DIE ULENBURG (bei Derenburg)

Die Ulenburg war einst heiliger Tempel der Hexen – hierher kamen die Zauberweiber von nah und fern, um die Botschaften der Hexengroßmutter zu hören. „Kuwitt – kuwitt“, hörte man eine Eule nachts über Derenburg schreien, wenn es neue Kunde aus dem Harzwald gab. Sah man sie aber am Tage, zeichnete es sich ab, dass eine Seuche die Leute heimsuchen, oder eine Feuerbrunst ihre Häuser fressen würde. Wer der Eule in die Augen sieht, müsse sterben, glaubte man.

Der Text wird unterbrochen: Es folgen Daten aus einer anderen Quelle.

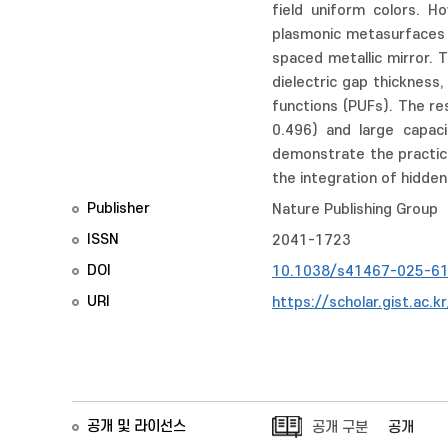
field uniform colors. H
plasmonic metasurfaces t
spaced metallic mirror. 
dielectric gap thickness
functions (PUFs). The re
0.496) and large capaci
demonstrate the practica
the integration of hidde
Publisher
Nature Publishing Group
ISSN
2041-1723
DOI
10.1038/s41467-025-6
URI
https://scholar.gist.ac.
공개 및 라이선스
공개 구분
공개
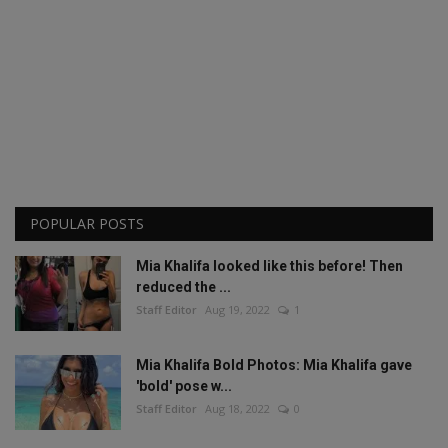
POPULAR POSTS
Mia Khalifa looked like this before! Then
reduced the ...
Staff Editor
Aug 19, 2022
1
Mia Khalifa Bold Photos: Mia Khalifa gave
'bold' pose w...
Staff Editor
Aug 18, 2022
0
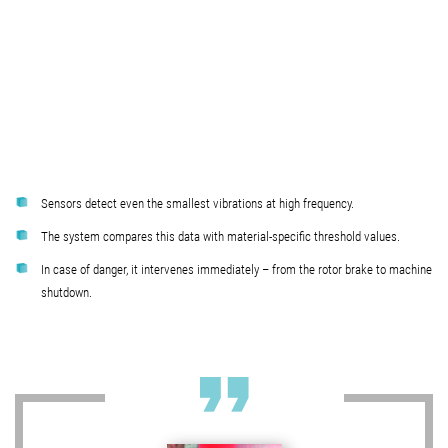
Sensors detect even the smallest vibrations at high frequency.
The system compares this data with material-specific threshold values.
In case of danger, it intervenes immediately – from the rotor brake to machine
shutdown.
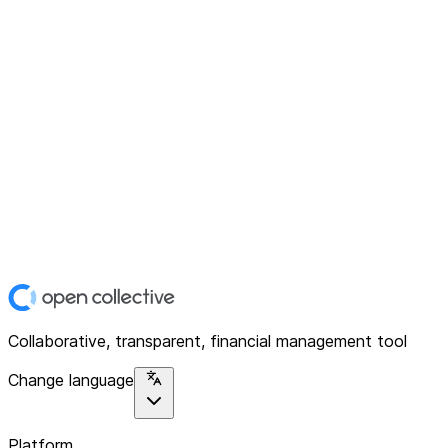
Collaborative, transparent, financial management tool
Change language
Platform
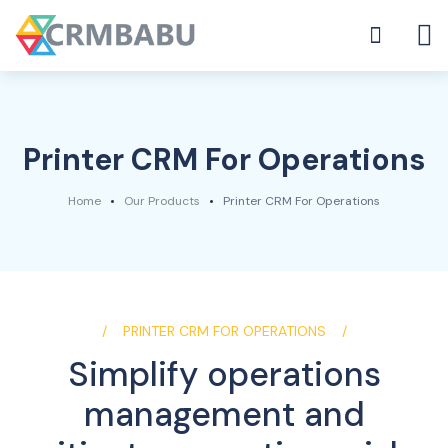
Printer CRM For Operations
Home
Our Products
Printer CRM For Operations
PRINTER CRM FOR OPERATIONS
Simplify operations
management and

„Kuwitt – kuwitt“, rief die Eule schauerlich – „Komm mit, komm mit!“, verstanden alle Hexen Derenburgs, schlichen nachts aus den Kämmern ihrer Ehemänner und eilten zur uralten Ulenburg. Gemieden ward die Stelle strikt von den einfachen und frommen Leuten.

... Auf dem Opferaltar saß sie schon, die große, weiße Eule und wartete und waren alle Hexen versammelt, verwandelte sich das dämonische Tier und des Teufels Großmutter stand auf dem Felsen. Die zu spät Kommende wurde gescholten, geschlagen und als Lustsklavin bis zum nächsten Treffen gehalten, flüstert man leise.

Wen sollte es da verwundern, dass in Derenburg immer wieder manch‘ Hexerei zum Vorschein kam?
Am 01. Oktober 1555, gestand eine schöne Frau mittleren Alters, die „Gröbische“ genannt, dass sie 11 Jahre lang mit dem Teufel gebuhlt hätte. Als man sie auf den Scheiterhaufen stellte und das Feuer entzündete, sei eine riesenhafte Eule erschienen und hätte sie vor aller Augen in die Lüfte genommen und fortgeführt. Ihr teuflischer Liebhaber ließ sie holen, weil sie ihm so gute Dienste erwiesen, sagten die Derenburger.